Snow: There are a lot of guys who spend their time surfing the Internet. They get so zeroed in on a product that, in a lot of ways, they know more about the product than you do! They get bent on a particular product and become an expert, at least in their own mind. That creates some difficulties in the selling approach. You have to try to convince the customer that everything he reads isn't 100% what it is.
Daniels: They look at a Web site and say, "Oh, I can get a tire for this amount of money!" They don't think about shipping, they don't think about warranties. They get predisposed to what a price should be and generally it's not high.
Slack: It actually comes pretty close to your cost!
MTD: Has the role of private and associate brand tires in your mix evolved over the years?
Daniels: It looks like we're more private label than we were 20 years ago. It's helped on margins.
Slack: In the 1980s, we were a flag brand dealer and were close to going broke. Private brands pulled us out of our hole.
Snow: My mix has evolved over the years, partly because I want to offer customers more choices.
MTD: How is the industry-wide trend toward large diameter tires and more sizes affected private and associate brand sales?

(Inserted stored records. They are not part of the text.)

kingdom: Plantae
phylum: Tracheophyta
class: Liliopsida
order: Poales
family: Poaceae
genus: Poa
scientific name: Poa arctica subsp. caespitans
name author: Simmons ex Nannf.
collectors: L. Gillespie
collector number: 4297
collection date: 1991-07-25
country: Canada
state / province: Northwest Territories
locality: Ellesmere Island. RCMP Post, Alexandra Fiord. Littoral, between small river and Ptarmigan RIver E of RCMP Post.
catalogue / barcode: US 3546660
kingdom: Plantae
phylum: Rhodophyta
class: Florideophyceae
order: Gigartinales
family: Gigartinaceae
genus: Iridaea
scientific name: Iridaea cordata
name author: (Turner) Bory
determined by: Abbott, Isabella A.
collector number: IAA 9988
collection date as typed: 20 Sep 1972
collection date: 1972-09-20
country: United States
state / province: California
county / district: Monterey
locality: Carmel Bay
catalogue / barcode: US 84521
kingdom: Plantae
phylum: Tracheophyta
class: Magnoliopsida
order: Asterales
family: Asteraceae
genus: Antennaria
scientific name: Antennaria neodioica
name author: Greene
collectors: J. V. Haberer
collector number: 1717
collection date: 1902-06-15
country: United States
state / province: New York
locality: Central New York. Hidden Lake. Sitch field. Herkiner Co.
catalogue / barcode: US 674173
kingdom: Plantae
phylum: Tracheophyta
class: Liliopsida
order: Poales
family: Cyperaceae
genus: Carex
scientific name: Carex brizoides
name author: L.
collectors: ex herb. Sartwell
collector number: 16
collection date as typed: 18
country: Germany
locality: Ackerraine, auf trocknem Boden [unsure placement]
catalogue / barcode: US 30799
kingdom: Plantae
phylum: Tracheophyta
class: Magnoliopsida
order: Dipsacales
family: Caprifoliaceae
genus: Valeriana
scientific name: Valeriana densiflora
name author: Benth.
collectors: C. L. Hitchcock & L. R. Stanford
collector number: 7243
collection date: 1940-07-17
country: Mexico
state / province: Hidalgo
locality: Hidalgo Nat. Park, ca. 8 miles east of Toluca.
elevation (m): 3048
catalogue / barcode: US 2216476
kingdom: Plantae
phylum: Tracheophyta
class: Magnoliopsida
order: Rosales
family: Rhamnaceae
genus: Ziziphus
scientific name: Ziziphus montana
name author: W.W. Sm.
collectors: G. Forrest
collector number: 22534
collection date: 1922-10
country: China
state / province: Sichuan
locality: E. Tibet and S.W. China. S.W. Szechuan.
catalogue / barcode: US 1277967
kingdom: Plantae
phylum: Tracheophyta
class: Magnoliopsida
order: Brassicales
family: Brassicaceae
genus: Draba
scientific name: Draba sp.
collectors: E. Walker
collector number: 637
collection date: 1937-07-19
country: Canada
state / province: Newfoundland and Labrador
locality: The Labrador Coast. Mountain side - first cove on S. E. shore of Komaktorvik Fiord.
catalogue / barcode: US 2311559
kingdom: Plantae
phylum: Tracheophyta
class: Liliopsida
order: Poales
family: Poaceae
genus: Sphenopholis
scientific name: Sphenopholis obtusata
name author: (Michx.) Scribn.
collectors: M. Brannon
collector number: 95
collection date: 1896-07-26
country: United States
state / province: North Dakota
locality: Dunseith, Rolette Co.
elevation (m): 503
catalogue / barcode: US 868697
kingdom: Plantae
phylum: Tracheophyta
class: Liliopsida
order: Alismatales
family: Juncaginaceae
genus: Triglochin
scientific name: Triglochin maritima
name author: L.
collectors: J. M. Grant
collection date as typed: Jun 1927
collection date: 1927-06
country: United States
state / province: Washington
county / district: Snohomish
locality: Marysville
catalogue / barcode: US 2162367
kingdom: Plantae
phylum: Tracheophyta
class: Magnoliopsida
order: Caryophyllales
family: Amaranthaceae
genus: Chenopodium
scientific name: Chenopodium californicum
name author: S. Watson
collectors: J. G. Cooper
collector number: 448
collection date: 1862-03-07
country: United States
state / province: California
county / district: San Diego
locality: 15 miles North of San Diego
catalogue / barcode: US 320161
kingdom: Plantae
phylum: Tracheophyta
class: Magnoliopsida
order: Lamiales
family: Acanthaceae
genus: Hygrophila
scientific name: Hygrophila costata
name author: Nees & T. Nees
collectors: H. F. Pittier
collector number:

Brox: First of all, why are (tiremakers) doing it? If you live within 25 minutes of a warehouse, it's probably not a big deal. But when you live five hours from a warehouse, it's difficult for a small guy to have that stuff on the shelf. I think my customers get somewhat upset because I don't have their size sitting there.
Daniels: But with private brands, they (cost) a little less, so you can stock a little bit more of that size.
MTD: Why do you carry private and/or associate brand tires? What's the most important reason?
Snow: For me, it's (product) uniqueness and exclusivity more than price. It's having something different than the guy across the street. Having your own private label legitimizes you as a dealer.
Brox: I echo that statement, though I use my private brands a little differently in that I don't use them as "go to" tires. I start at the top and offer a "good-better-best" situation, and I have a private brand tire that's usually (positioned) in the middle.
Slack: It's exclusivity -- not having that competition across the street.
Archibald: I'm fourth-generation in this business. Our clientele has been virtually the same for 50 years, the same families. You have to convince customers your service is better.
Daniels: Most tires are round and black and hold air. It's like gasoline: Most gas goes through the same pipeline to Chevron, Exxon, etc. It's up to us to define our tires. It's a perceived difference you have to get into your public's mind.